NEW MEXICO  - In 2008, back when she was a fresh-faced Disney star, a reporter asked Demi Lovato about her taste in music. “What fascinates me,” she said, “is metal.” She continued by namechecking hardcore bands Dimmu Borgir and Job For A Cowboy, whose songs were called things like Reduced to Mere Filth and Tormentor of Christian Souls. Then, the 15-year-old had second thoughts. “I think Disney Channel president Gary Marsh would kill me.” That irreverent candour has always been part of Lovato’s appeal. from her days on kids’ TV to her platinum-selling music career, via stints on the US X Factor and the sitcom Will & Grace. But she’s never fulfilled the promise of a Demi Lovato metal album... until now. The singer’s eighth album, Holy Fvck, is a sonic assault of razor blade guitars and throat-scorching vocals that strips away the radio-friendly veneer of her earlier material. She signalled the stylistic shift earlier this year, with an Instagram post captioned: “A funeral for my pop music.” In the accompanying photo, Lovato raised both middle fingers to the camera, while surrounded by her record label team.

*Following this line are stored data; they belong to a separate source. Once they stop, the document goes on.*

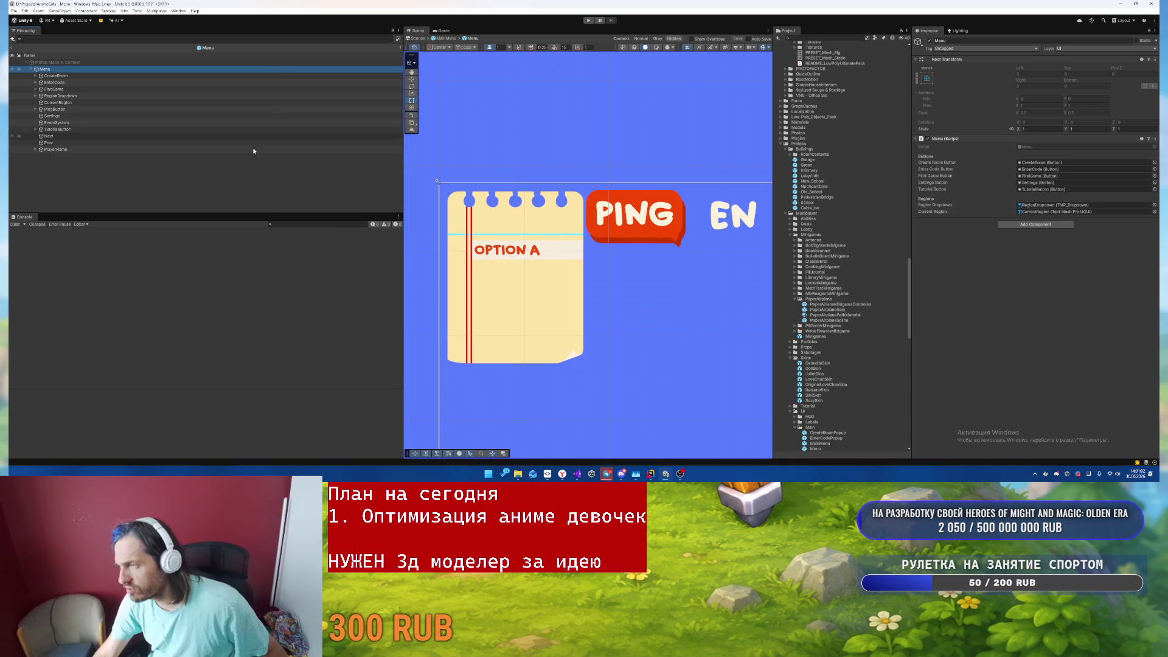
pyautogui.click(79, 95)
pyautogui.press('Right')
pyautogui.press('Down')
pyautogui.press('Down')
pyautogui.press('Down')
pyautogui.press('Right')
pyautogui.press('Down')
pyautogui.press('Right')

“It wasn’t an actual funeral,” laughs the star, “but I was in a label meeting and we all happened be wearing black and I was like, ‘This is perfect because I’m not playing pop music anymore. This is a rock album.’

“I definitely wanted to go harder with the sound.”

The music’s dark hues are matched by Lovato’s lyrics, which document the latest twists in her complicated journey through alcohol and drug addiction, mental health issues, treatment and recovery.

She started writing the album after a voluntary stint in rehab last December, which exposed a lot of “unresolved trauma” from her 20 years in the spotlight.

“I had learned to honour my anger rather than shoving it down, which I had been doing for quite some time, and that really showed in the lyrics,” she says.